На Корнелиусштрассе тем временем ждали господина Жака Лавенделя. Фрау Лизелотта радовалась его приходу. Мартин – она это знала – его недолюбливал. Мартину было неприятно, что младшая сестра его, Клара Опперман, стала женой выходца из Восточной Европы. Жак, несомненно, прекрасный коммерсант, человек с состоянием, знает свет, всегда предупредителен. Но он равнодушен к таким вещам, как достоинство, приличия, выдержка. Нельзя сказать, что у него самого какие-нибудь кричащие, назойливые манеры. Нет. Но он очень уж неприкрыто называет неприятные вещи своими именами, и тихая, приветливая улыбка, которая появляется на его лице, когда при нем заговаривают о чести, достоинстве и прочем, раздражает Мартина.
Лизелотту это не раздражает. Ей нравится шурин. Она выросла в суровой семье Ранцовых. Ее отец был в высоких чинах, но на низком окладе; скудный достаток он возмещал благородством убеждений и суровостью жизненных правил. Лизелотта Ранцов, тогда двадцатидвухлетняя девушка, рада была сменить суровость отцовского дома в Штеттине на широкий образ жизни Опперманов и всеми силами поощряла немногословные и неловкие ухаживания Мартина.

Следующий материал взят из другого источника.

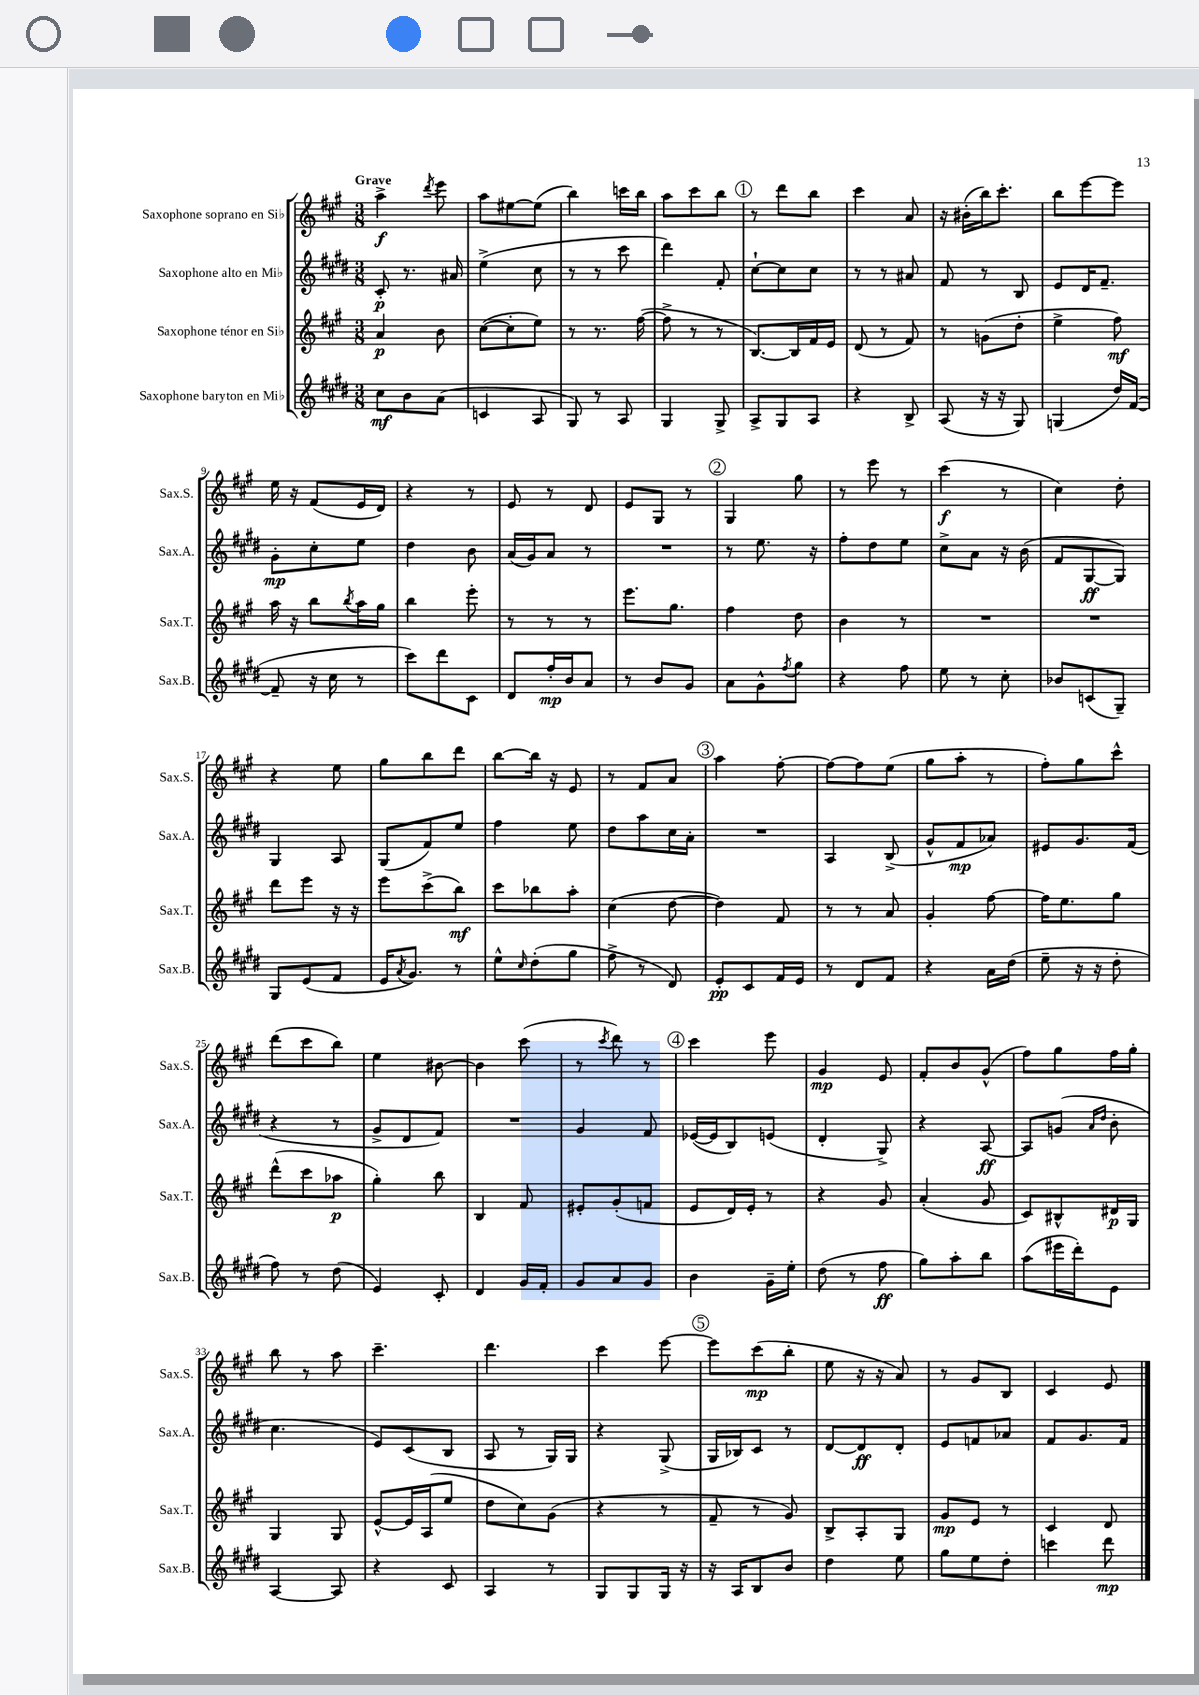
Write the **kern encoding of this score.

– Подождем Жака с кофе? – спросила она, и улыбка открыла ее крупные, крепкие зубы. Лизелотта видела, что Мартин не знает, как ему говорить с Жаком: с глазу на глаз или в ее присутствии. – У тебя с ним сегодня какой-нибудь важный разговор? – спросила она прямо.
Мартин колебался. Они большие друзья, он и Лизелотта. Разумеется, он сегодня же сообщит ей о решении в двух филиалах переменить фирму. Ему, правда, нелегко говорить с ней об этом. До сих пор ему редко приходилось делиться с ней неприятными новостями. Но пожалуй, разумнее всего все сказать ей, а заодно и Жаку.
– Я был бы очень рад, если бы ты посидела с нами, – сказал он.
И вот между ними – широкая фигура Жака Лавенделя. Умно и приветливо поблескивают из-под широкого лба маленькие, глубоко сидящие глаза, густые, рыжеватые усы контрастируют с уже лысеющей головой, тихий, хриплый голос, как всегда, действует Мартину на нервы.
Жак молча слушает Мартина. Он сидит неподвижно, с полузакрытыми глазами, скрестив руки на животе, склонив голову набок; его застывшее лицо как бы совершенно безучастно. Мартину было бы приятней, если бы он прерывал его, задавал ему вопросы, но Жак ни разу этого не сделал. Мартин кончил, а он все продолжал молчать. Лизелотта пристально всматривалась в Жака Лавенделя. Она была скорее заинтересована, чем огорчена. Мартин, хотя и довольный, что не очень ее огорчил, все-таки с горечью подумал: «Для нее это пустяки. То, что меня так волнует, для нее пустяки. Работаешь, тратишь силы – и никакой благодарности».